Rabbi Michael Lerner of Tikkun responds.

The article reminds us of another level of complexity in the Middle East — the flight of some and expulsion of others of the 800,000 Jews who had to leave Arab lands in the 20th century, often having their property confiscated, often fleeing with justified fear for their lives, most of whom found refuge in the newly created Zionist state of Israel.

The account given by Andre Aciman has been challenged by some historians who point out that these Jews may have themselves been victims of Western colonialism: the colonial powers traditionally attempted to create or exacerbate exisitng ethnic divisions in each colonized country so that the colonized peoples would fight against each other, often using a domestic minority as one of its local surrogates.

In some Arab countries, France and England used the Jews in this role, and Jews willingly embraced the benefits of the privileges offered, in part because under Islamic rule they had usually been second class citizens without the same political rights as Muslims and with special tax burdens. The anger that Jewish collaboration with the colonial power generated among Muslims was exacerbated by Arab resentments about how Palestinians were being treated in the process of creating a Jewish state in Palestine in the 1930s and 1940s.

Though Jewish refugees to Israel were often treated in a discriminatory manner by the dominant European/Ashkenazi Jews who were the major pioneers of the new Zionist reality, and that accounts for some of their subsequent identification with the anti-socialist, anti-Labor party Likud, it is also the case that the anger that these refugees felt at the way they had been treated by Arabs while they lived in Muslim lands contributed to their even-now-persisting tendency to support militarist political parties in Israel and to explain that support by reference to their own experience of discrimination in Arab lands.

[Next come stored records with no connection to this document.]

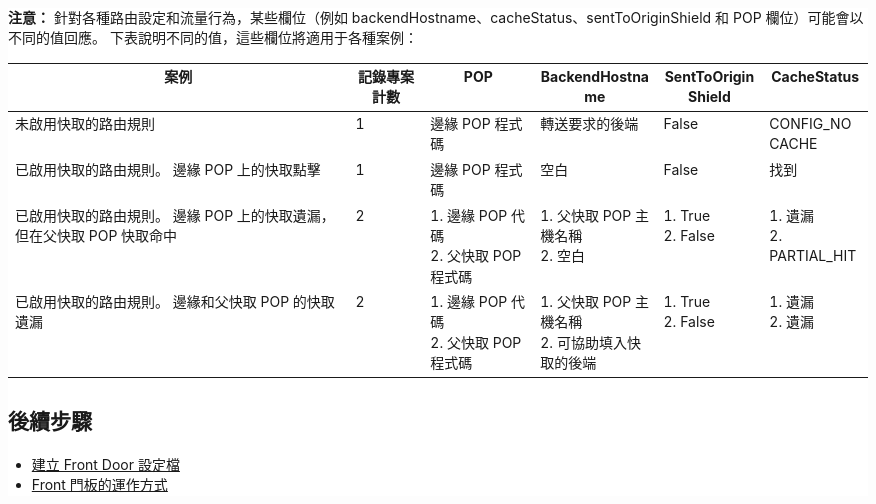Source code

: **注意：** 針對各種路由設定和流量行為，某些欄位（例如 backendHostname、cacheStatus、sentToOriginShield 和 POP 欄位）可能會以不同的值回應。 下表說明不同的值，這些欄位將適用于各種案例：

| 案例 | 記錄專案計數 | POP | BackendHostname | SentToOriginShield | CacheStatus |
| ------------- | ------------- | ------------- | ------------- | ------------- | ------------- |
| 未啟用快取的路由規則 | 1 | 邊緣 POP 程式碼 | 轉送要求的後端 | False | CONFIG_NOCACHE |
| 已啟用快取的路由規則。 邊緣 POP 上的快取點擊 | 1 | 邊緣 POP 程式碼 | 空白 | False | 找到 |
| 已啟用快取的路由規則。 邊緣 POP 上的快取遺漏，但在父快取 POP 快取命中 | 2 | 1. 邊緣 POP 代碼</br>2. 父快取 POP 程式碼 | 1. 父快取 POP 主機名稱</br>2. 空白 | 1. True</br>2. False | 1. 遺漏</br>2. PARTIAL_HIT |
| 已啟用快取的路由規則。 邊緣和父快取 POP 的快取遺漏 | 2 | 1. 邊緣 POP 代碼</br>2. 父快取 POP 程式碼 | 1. 父快取 POP 主機名稱</br>2. 可協助填入快取的後端 | 1. True</br>2. False | 1. 遺漏</br>2. 遺漏 |


## <a name="next-steps"></a>後續步驟

- [建立 Front Door 設定檔](quickstart-create-front-door.md)
- [Front 門板的運作方式](front-door-routing-architecture.md)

This history, of course, is the subject of great contention, and Aciman fails to discuss its complexities, but his raising the issue as one that cannot be ignored is essentially correct. Unfortunately, this history has been misused by some neo-cons and right wing Zionists to claim that Israel has no responsibility to Palestinian refugees because the Arab countries should have been as successful in integrating the Palestinians into Arab societies as Israel was in integrating Jewish refugees from Arab lands.

By trying to reduce the situation to a mere “population transfer,” those right-wingers obscure the particular historical experience of Palestinians and their deep connection to the land of Palestine, not to mention the fact that it was not “Arabs” who failed to integrate them, but rather specific Arab leaders who were themselves deeply aligned with and supported by Western colonial and imperial powers who had their own reasons to keep the Arab/Israeli tensions high and who supported the Arab oligarchs in using Palestinians as a distraction for the Arab masses so that they would not concentrate on the role of those oligarchs in perpetuating poverty in oil-rich Arab lands.

That Obama did not challenge those oligarchs in any direct way, and that he did not do more to support those in Arab lands who continue to suffer from the oppression of governments like those in Egypt and Saudi Arabia which the U.S. supports is another story to be addressed separately, but cannot be forgotten when raising the issues of how to understand the situation of Palestinian refugees and why they cannot be morally equated to the situation of Jewish refugees from Arab lands, not least because Jews do not yearn to return to Arab countries to resume their lives there while Palestinians do wish to return to their lives in Palestine.

Yet Tikkun has always maintained that the plight of Jews who fled Arab lands is a legitimate issue to be raised in any final settlement of the larger Arab/Israeli conflict, and we believe that compensation packages for those Jews from Arab lands who remain in conditions of poverty today in the State of Israel should be one of the elements of a comprehensive reparations agreement whose primary focus should be the compensation of Palestinian refugees and their families.